What makes this limited edition so special
When Folio Publishing Director Tom Walker noticed a Babar miniature in the office of Christine Nelson, Drue Heinz Curator of Literary and Historical Manuscripts at The Morgan Library & Museum, it sparked the idea for The Story of Babar. The fragile archives that trace the fascinating history of the little elephant are too delicate for permanent display but are bursting with colour and characterisation. The opportunity to own these rare literary treasures in facsimile is only available to collectors of this delightful limited edition.
The presentation box is quarter-bound in green cloth to match Babar’s famous suit and blocked in gold on the spine with the title and, of course, some playful elephants. The paper sides are printed with a design from de Brunhoff’s maquette and the box is fastened with grosgrain ribbon – again in Babar’s signature green.
The portfolio in which the limitation certificate, maquette and sketches are presented is also quarter-bound in cloth – red this time to match Babar’s famous car. The paper sides are printed with brush strokes from a piece of paper used by de Brunhoff when painting the sketches and with an image of Babar sitting on the title taken from page 41 of the facsimile. Inside, the portfolio is lined with Marcate Nettuno Grigio paper, FSC certified, uncoated and felt marked.. The limitation certificate, printed on green Marcate Nettuno, has been numbered by hand. The charming maquette is hand-sewn with bright red binding thread and the title page clearly shows that, originally, Cécile de Brunhoff was to be credited along with Jean. Apparently, she asked for her name to be removed as she felt so little of Babar’s creation was down to her inspired storytelling. It is absolutely fascinating to see which ideas continued from sketch to maquette to final publication and which were abandoned as the story developed. The back of the maquette is illustrated, by de Brunhoff, with Babar seen from the back. On his bottom ‘25 x 32’ has been scribbled – thought to be the intended paper size for the finished book. The 61 sketches, some with colour, most in pencil alone, are numbered on the reverse so that the annotations in the commentary are easy to follow and all are held together neatly with a red paper band. The facsimile is an exact copy of the 1931 original, with the colours just as they would have been when the book was first published.

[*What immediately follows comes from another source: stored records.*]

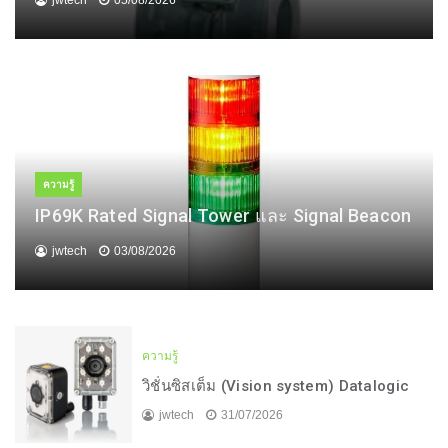
ความรู้
IP69K Rated Signal Tower และ Signal Beacon
jwtech
03/08/2026
ความรู้
วิชั่นซิสเต็ม (Vision system) Datalogic
jwtech
31/07/2026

Finally, to the commentary which is as fascinating as it is beautiful. The headings and captions have been printed in orange and blue to match the binding of the facsimile. There are drop capitals, again in orange, and delightful decorations of the tiny birds and butterflies, aeroplanes and elephants from the original illustrations. Folio art director, Raquel Leis Allion clearly had a great deal of fun designing this beautiful collection, the details are exquisite and absolutely everything has been considered to create a truly exceptional limited edition.